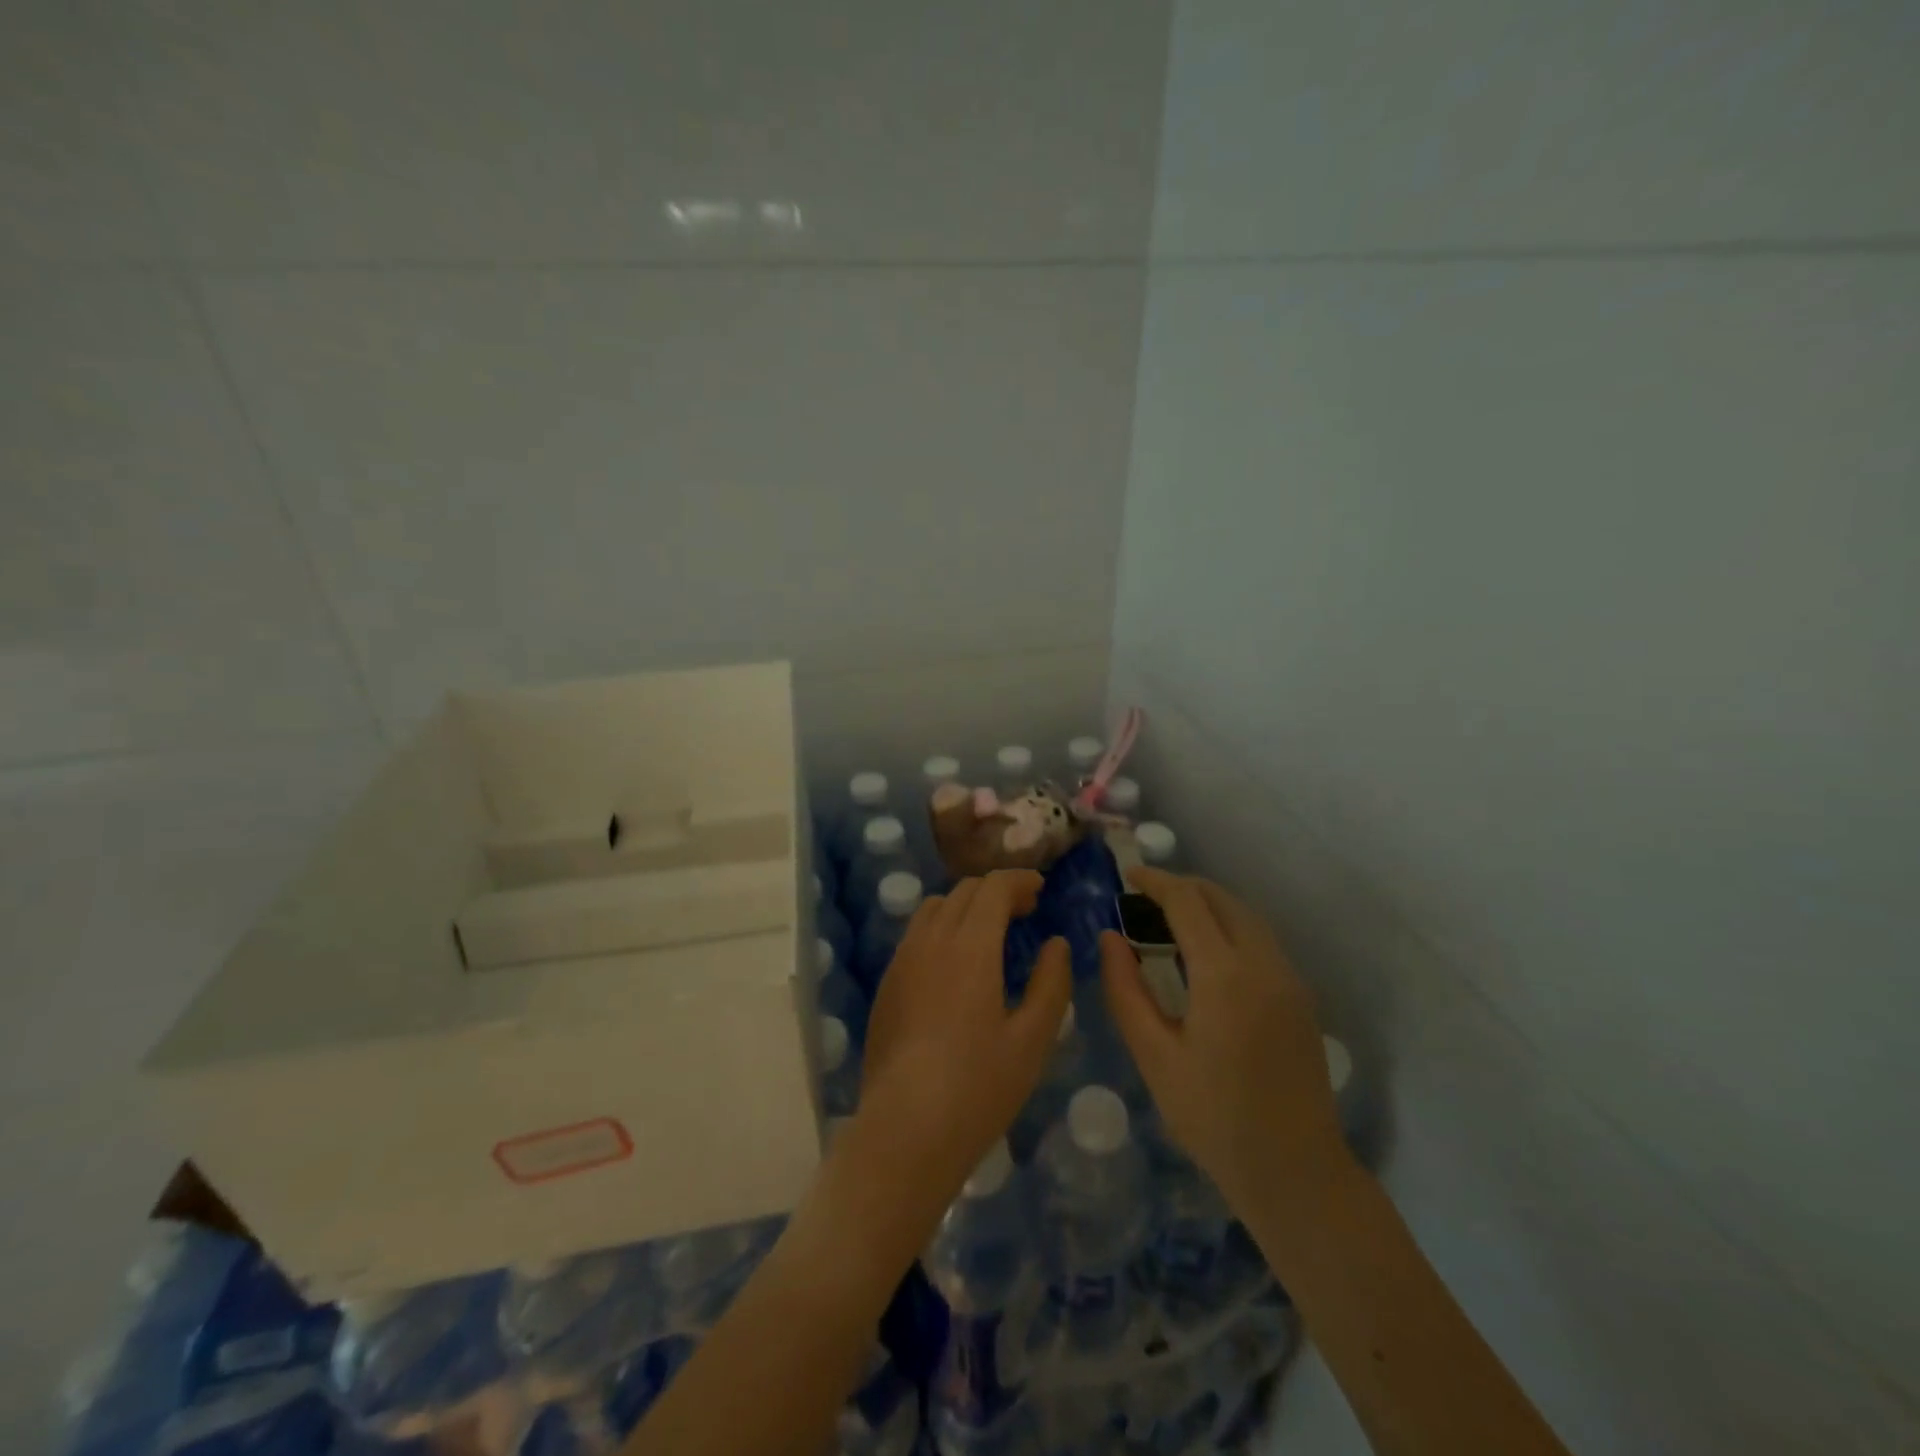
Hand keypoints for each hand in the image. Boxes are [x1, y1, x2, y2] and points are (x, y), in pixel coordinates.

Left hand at [854, 871, 1072, 1215]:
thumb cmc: (978, 1087)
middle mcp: (931, 941)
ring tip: (989, 934)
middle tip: (1024, 912)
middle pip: (963, 891)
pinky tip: (955, 965)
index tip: (1040, 889)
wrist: (904, 1130)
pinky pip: (916, 935)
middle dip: (996, 891)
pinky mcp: (886, 985)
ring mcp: (902, 961)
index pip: (993, 888)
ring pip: (934, 908)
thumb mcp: (1032, 1040)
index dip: (1019, 880)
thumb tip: (1056, 944)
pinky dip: (942, 928)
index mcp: (970, 946)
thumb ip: (1050, 983)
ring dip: (966, 906)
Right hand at [1098, 868, 1346, 1210]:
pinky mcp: (1300, 996)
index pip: (1188, 901)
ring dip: (1207, 904)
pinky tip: (1205, 952)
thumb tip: (1109, 938)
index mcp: (1225, 975)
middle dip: (1182, 886)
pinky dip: (1228, 926)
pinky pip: (1260, 939)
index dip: (1155, 881)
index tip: (1127, 876)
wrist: (1296, 1171)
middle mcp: (1264, 963)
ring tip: (1168, 917)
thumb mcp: (1154, 1055)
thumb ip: (1125, 989)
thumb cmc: (1213, 1118)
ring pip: (1245, 915)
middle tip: (1143, 896)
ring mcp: (1289, 978)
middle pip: (1221, 898)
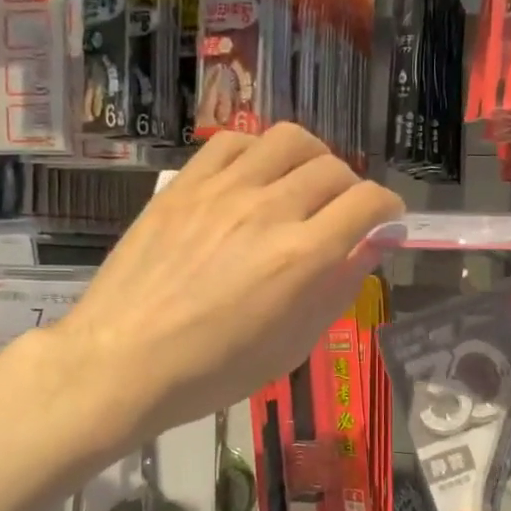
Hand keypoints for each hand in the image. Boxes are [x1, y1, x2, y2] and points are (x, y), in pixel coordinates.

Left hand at [52, 124, 402, 445]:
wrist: (122, 361)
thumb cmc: (213, 370)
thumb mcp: (292, 345)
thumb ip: (338, 289)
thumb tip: (372, 247)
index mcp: (302, 257)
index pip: (367, 203)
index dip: (388, 208)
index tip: (386, 221)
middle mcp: (269, 210)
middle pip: (334, 168)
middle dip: (353, 189)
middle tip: (343, 214)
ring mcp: (223, 190)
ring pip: (289, 140)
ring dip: (312, 157)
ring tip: (303, 183)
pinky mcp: (185, 184)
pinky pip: (233, 141)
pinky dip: (259, 151)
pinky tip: (256, 176)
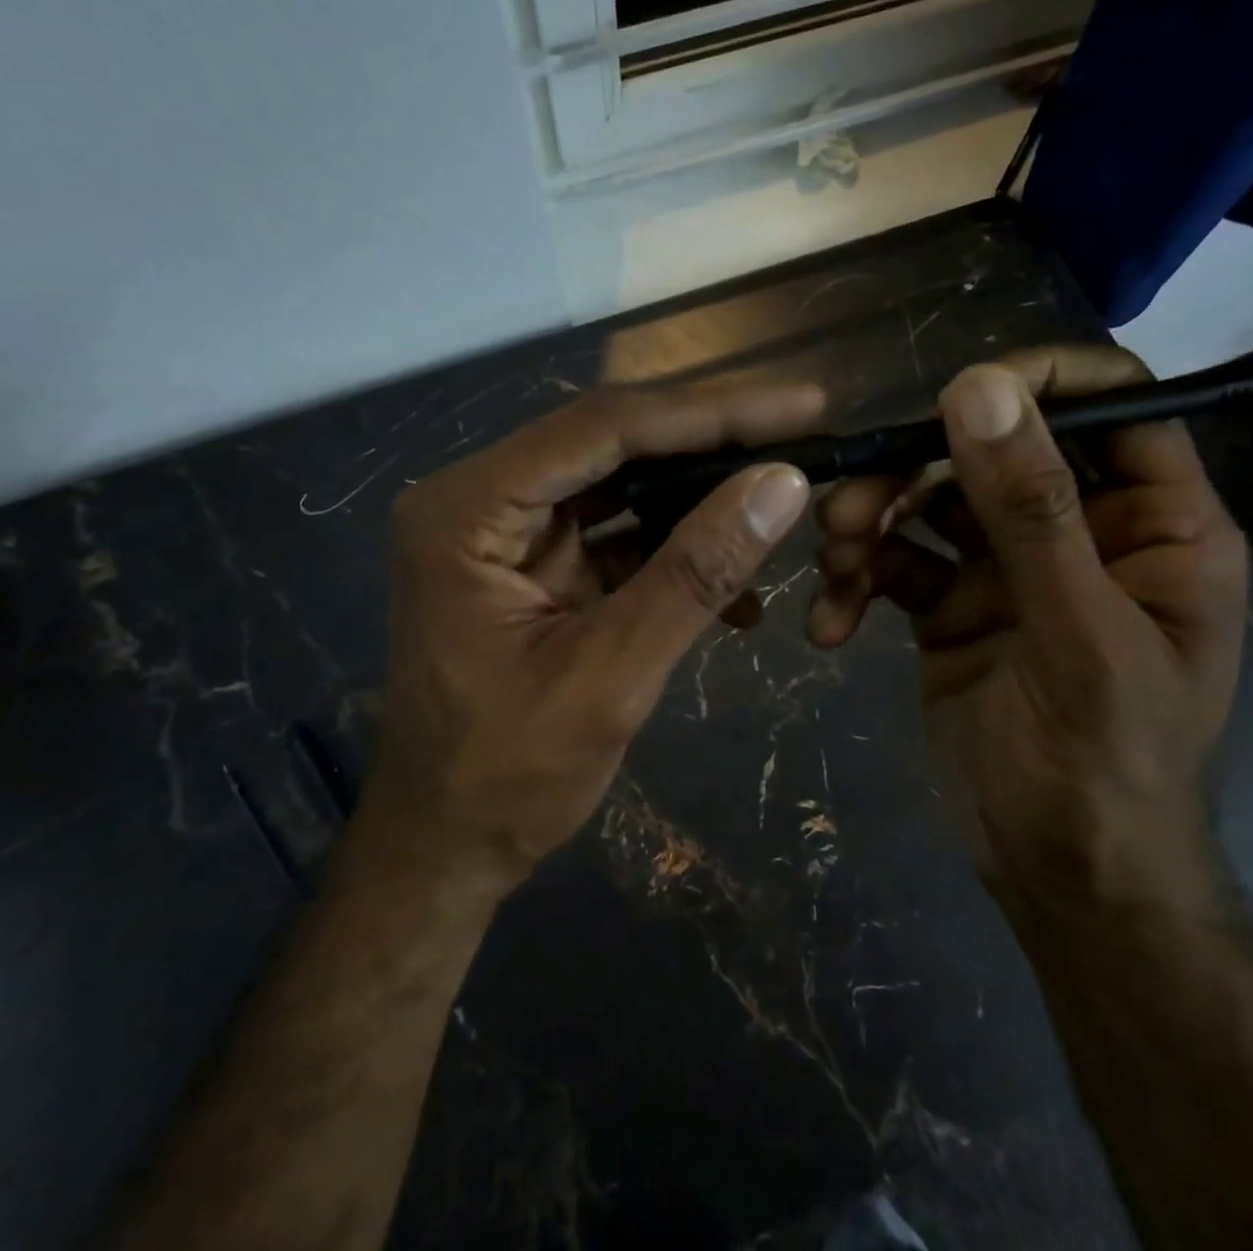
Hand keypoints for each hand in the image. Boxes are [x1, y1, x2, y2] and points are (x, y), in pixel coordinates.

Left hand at [371, 384, 823, 885]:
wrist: (446, 847)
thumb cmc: (508, 777)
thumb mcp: (611, 674)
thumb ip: (695, 573)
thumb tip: (782, 481)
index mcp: (467, 511)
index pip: (602, 428)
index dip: (710, 412)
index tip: (803, 404)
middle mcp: (478, 499)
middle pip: (611, 443)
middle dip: (712, 444)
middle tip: (806, 432)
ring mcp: (504, 530)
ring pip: (620, 483)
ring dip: (701, 496)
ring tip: (785, 495)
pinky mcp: (532, 564)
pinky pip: (614, 532)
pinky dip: (674, 549)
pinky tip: (737, 585)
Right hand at [807, 347, 1248, 916]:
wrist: (1060, 876)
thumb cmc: (1106, 766)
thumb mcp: (1077, 636)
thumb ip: (1030, 513)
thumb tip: (977, 388)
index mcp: (1152, 523)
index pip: (1110, 405)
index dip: (1037, 382)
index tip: (951, 398)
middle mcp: (1078, 530)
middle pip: (988, 450)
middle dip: (911, 473)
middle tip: (846, 510)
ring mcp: (1006, 568)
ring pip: (926, 502)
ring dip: (869, 524)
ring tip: (833, 565)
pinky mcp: (947, 604)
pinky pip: (892, 563)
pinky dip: (855, 583)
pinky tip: (830, 626)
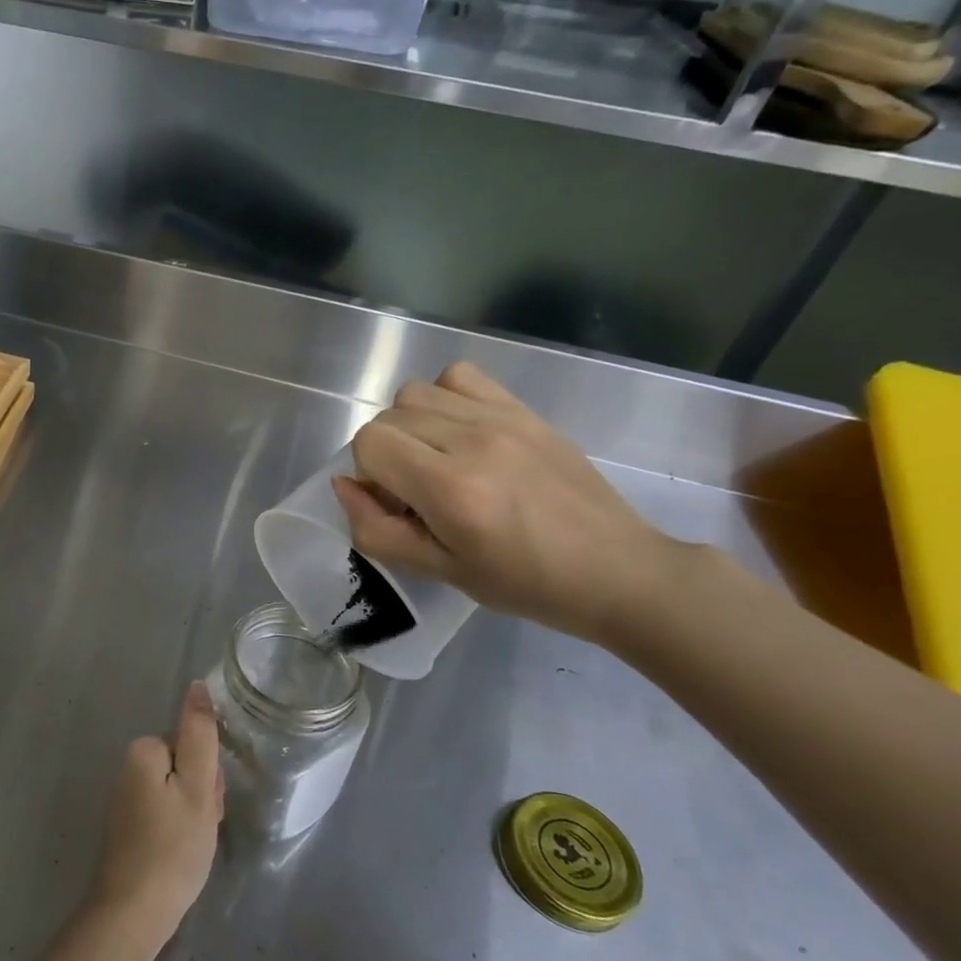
******
Write out the entries again, exactly as given, skipping any images.

Exercise answer
Hand keypoints for each hand in the image. Boxes are [x1, y1, x2, y2] and points are (x, y), in pixel coordinates.

Left hand at [854, 871, 1072, 1215]:
thumb cmc: (978, 1087)
middle mcp: (931, 941)
ring tip: (989, 934)
middle tip: (1024, 912)
middle pip: (963, 891)
pinky tip: (955, 965)
index tip: (1040, 889)
wrist: (904, 1130)
pinky pip: (916, 935)
middle dip: (996, 891)
pinky mcp: (886, 985)
ring mcp: (902, 961)
index pip: (993, 888)
ring pip: (934, 908)
thumb mcp: (1032, 1040)
index dip: (1019, 880)
thumb tip: (1056, 944)
pinky dip: (942, 928)
index mcp: (970, 946)
thumb ip: (1050, 983)
ring dip: (966, 906)
Right hand at [1098, 868, 1346, 1210]:
pinky mcp: (1300, 996)
index pip: (1188, 901)
ring dip: (1207, 904)
pinky tip: (1205, 952)
thumb tip: (1109, 938)
index mcp: (1225, 975)
middle dip: (1182, 886)
pinky dip: (1228, 926)
pinky pip: (1260, 939)
index dip: (1155, 881)
index tip: (1127, 876)
wrist: (1296, 1171)
middle mcp: (1264, 963)
ring tip: (1168, 917)
thumb mcp: (1154, 1055)
thumb ip: (1125, 989)
thumb cmc: (1213, 1118)
ring pip: (1245, 915)
middle tip: (1143, 896)
ring mcp: (1289, 978)
middle pip: (1221, 898)
Hand keypoints for each hand in the image. Boxes are [x1, y1, x2, y2] and points are (x, y), in pixel coordinates.

Left hand at [52, 124, 402, 445]:
wrist: (122, 361)
thumb cmc: (213, 370)
thumb mcp: (292, 345)
thumb ip: (338, 289)
thumb tip: (372, 247)
index mcp: (302, 257)
index pip: (367, 203)
index dip: (388, 208)
index tip: (386, 221)
middle mcp: (269, 210)
middle pip: (334, 168)
middle dip: (353, 189)
middle tip: (343, 214)
ring mcp: (223, 190)
ring pip: (289, 140)
ring dip: (312, 157)
ring tip: (303, 183)
pinky mcp: (185, 184)
pinky pip: (233, 141)
pinky dip: (259, 151)
pinky tip: (256, 176)
Hand keypoints for each hand in the image. Boxes are [x1, y1, x2, y2] and points are (x, y), in pixel coordinates.

Left hand at [371, 384, 823, 885]:
wrist: (446, 847)
thumb cmc: (508, 777)
thumb mcp: (611, 674)
thumb ip: (695, 573)
thumb tip: (782, 481)
index mcp: (467, 511)
index pip: (602, 428)
index dip: (710, 412)
index tip: (803, 404)
middle mcp: (478, 499)
middle pip: (611, 443)
middle dip: (712, 444)
middle tip: (806, 432)
ring mcp: (504, 530)
ring pip: (620, 483)
ring dip: (701, 496)
ring tip: (785, 495)
pinky mcp: (532, 564)
pinky pip: (614, 532)
pinky dip: (674, 549)
pinky tip: (737, 585)
Right hand at [807, 347, 1248, 916]:
wrist: (1060, 876)
thumb cmc: (1106, 766)
thumb mcp: (1077, 636)
thumb ip: (1030, 513)
thumb tip: (977, 388)
index mcp: (1152, 523)
index pip: (1110, 405)
index dip: (1037, 382)
index tip: (951, 398)
middle mcp: (1078, 530)
middle pip: (988, 450)
middle dip: (911, 473)
middle tip: (846, 510)
ring mcp: (1006, 568)
ring pip: (926, 502)
ring dip: (869, 524)
ring tip: (833, 565)
pinky mcp: (947, 604)
pinky pip: (892, 563)
pinky dip: (855, 583)
pinky tip: (830, 626)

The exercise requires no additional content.